As a workaround, you might want to state your properties using toInteger instead of fromInteger. For example, you can state your field homomorphism property using a relation rel instead of a function m:

rel : {p} (fin p, p >= 1) => Z p -> BV p -> Bool
rel x y = fromZ x == toInteger y

/** Is `m` field homomorphic over integer operations? */
is_rel_field_homomorphic: {p} (WeirdConstraint p, p >= 1) => Z p -> BV p -> Z p -> BV p -> Bool
is_rel_field_homomorphic x x' y y' =
  rel x x' ==>
  rel y y' ==>
  rel (x + y) (x' >+ y') /\
  rel (x * y) (x' >* y') /\
  rel`{p} 1 1
    where
      safe_add: {n} (fin n) => [n] -> [n] -> [n+1]
      safe_add u v = (0b0 # u) + (0b0 # v)

      safe_mul: {n} (fin n) => [n] -> [n] -> [n*2]
      safe_mul u v = (zext u) * (zext v)

      (>+) : Binary (BV p) (BV p)
      (>+) u v = drop ((safe_add u v) % `p)

      (>*) : Binary (BV p) (BV p)
      (>*) u v = drop ((safe_mul u v) % `p)

This one scales a lot better with z3:

Main> :prove is_rel_field_homomorphic`{2}
Q.E.D.
(Total Elapsed Time: 0.030s, using Z3)
Main> :prove is_rel_field_homomorphic`{3}
Q.E.D.
(Total Elapsed Time: 0.039s, using Z3)
Main> :prove is_rel_field_homomorphic`{4}
Q.E.D.
(Total Elapsed Time: 0.042s, using Z3)
Main> :prove is_rel_field_homomorphic`{20}
Q.E.D.
(Total Elapsed Time: 4.438s, using Z3)

[brianhuffman]

I should mention another thing: When you try to prove a cryptol property with variables of type Z p, those are encoded in SMTLib as Int variables with range assumptions 0 <= x and x < p.
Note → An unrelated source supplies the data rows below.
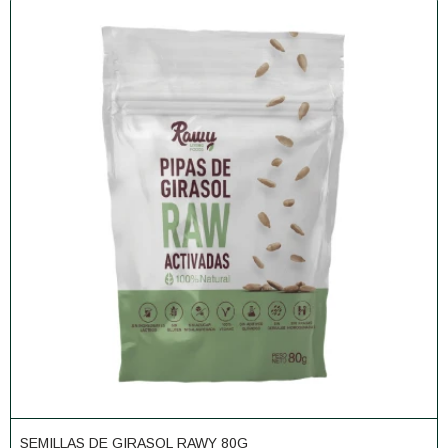
SEMILLAS DE GIRASOL RAWY 80G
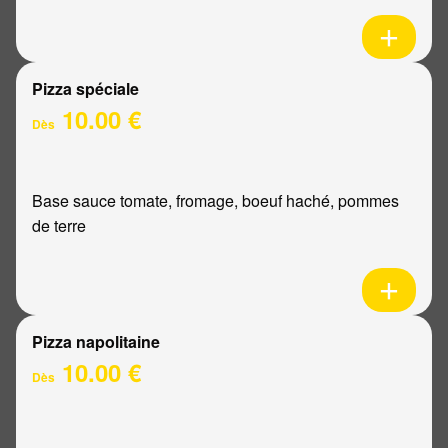
Pizza spéciale
10.00 €
Dès
Base sauce tomate, fromage, boeuf haché, pommes
de terre
Pizza napolitaine
10.00 €
Dès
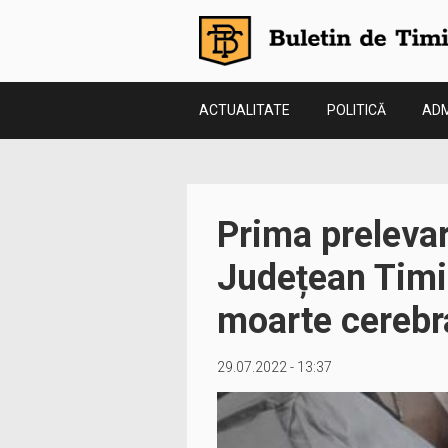
ACTUALITATE
POLITICĂ
ADM
Prima prelevar
Județean Timiș
moarte cerebra
29.07.2022 - 13:37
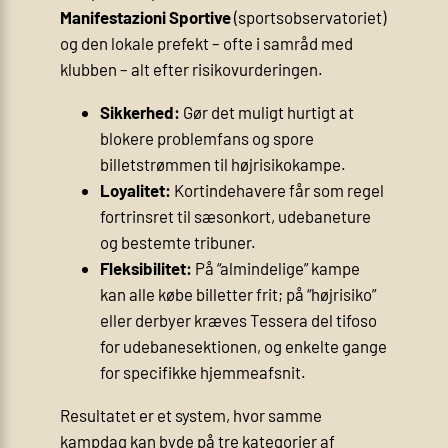
Manifestazioni Sportive
(sportsobservatoriet)
og den lokale prefekt – ofte i samråd med
klubben – alt efter risikovurderingen.
Sikkerhed:
Gør det muligt hurtigt at
blokere problemfans og spore
billetstrømmen til højrisikokampe.
Loyalitet:
Kortindehavere får som regel
fortrinsret til sæsonkort, udebaneture
og bestemte tribuner.
Fleksibilitet:
På “almindelige” kampe
kan alle købe billetter frit; på “højrisiko”
eller derbyer kræves Tessera del tifoso
for udebanesektionen, og enkelte gange
for specifikke hjemmeafsnit.
Resultatet er et system, hvor samme
kampdag kan byde på tre kategorier af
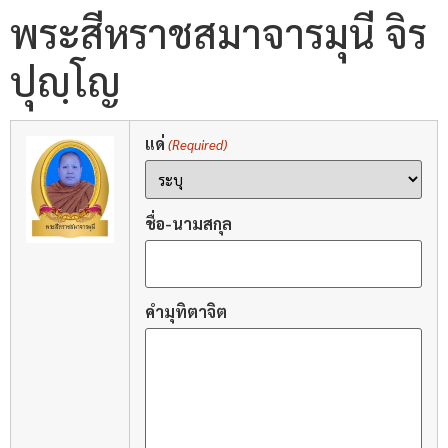
พระสีหราชสมาจารมุนี จิร
ปุญฺโญ
แด่
(Required)
ชื่อ-นามสกุล
คำมุทิตาจิต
Technically, integer arithmetic problems with upper and lower bounds on all variables should be completely decidable, but I'm not sure how to get z3 to notice that.

[brianhuffman]

Closing because the undecidability of integer arithmetic is not something we can do anything about.